Little Boy - Construction and Delivery

Construction and Delivery

On July 14, 1945 a train left Los Alamos carrying several "bomb units" (the major non-nuclear parts of a gun-type bomb) together with a single completed uranium projectile; the uranium target was still incomplete. The consignment was delivered to the San Francisco Naval Shipyard at Hunters Point in San Francisco, California. There, two hours before the successful test of Little Boy's plutonium-implosion brother at the Trinity test in New Mexico, the bomb units and the projectile were loaded aboard the heavy cruiser USS Indianapolis. Indianapolis steamed at record speed to the airbase at Tinian island in the Mariana Islands, delivering them ten days later on the 26th. (While returning from this mission Indianapolis was sunk by a Japanese submarine, with great loss of life due to delayed rescue.) Also on the 26th the three sections of the uranium target assembly were shipped from Kirtland Air Force Base near Albuquerque, New Mexico in three C-54 Skymaster aircraft operated by the 509th Composite Group's Green Hornet squadron. With all the necessary components delivered to Tinian, bomb unit L11 was chosen, and the final Little Boy weapon was assembled and ready by August 1.

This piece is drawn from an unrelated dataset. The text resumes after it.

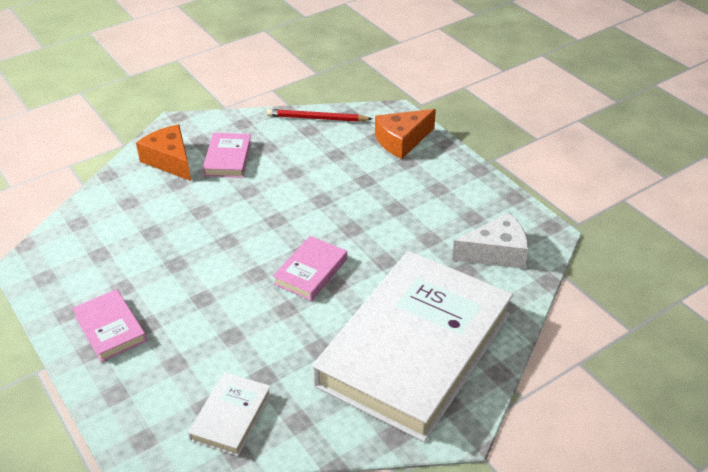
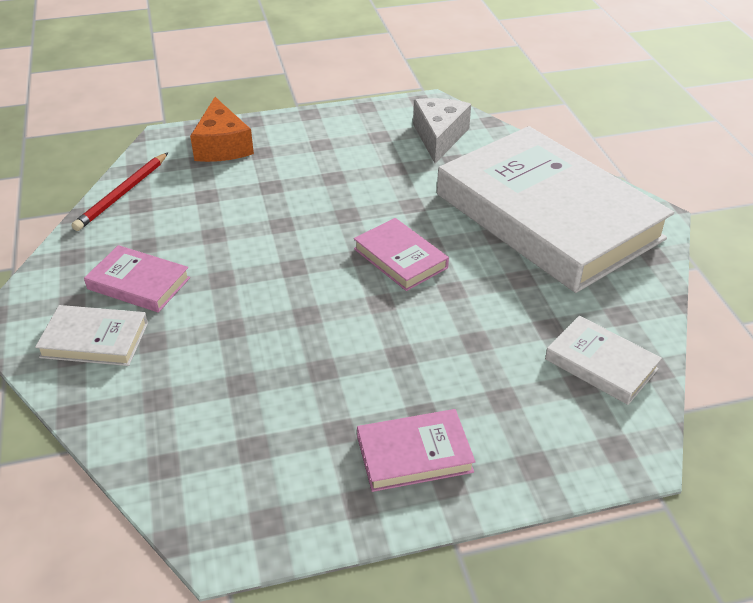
camera: 70 degrees left, 0 degrees up
(170, 160) = (94, 340): orange cheese -> white book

Handling the completed Little Boy was particularly dangerous. Once cordite was loaded in the breech, any firing of the explosive would at worst cause a nuclear chain reaction and at best a contamination of the explosion zone. The mere contact of the two uranium masses could have caused an explosion with dire consequences, from a simple "fizzle" explosion to an explosion large enough to destroy Tinian (including the 500 B-29s based there, and their supporting infrastructure and personnel). Water was also a risk, since it could serve as a moderator between the fissile materials and cause a violent dispersal of the nuclear material. The uranium projectile could only be inserted with an apparatus that produced a force of 300,000 newtons (67,000 lbf, over 30 tons). For safety reasons, the weaponeer, Captain William Sterling Parsons, decided to load the bags of cordite only after take-off.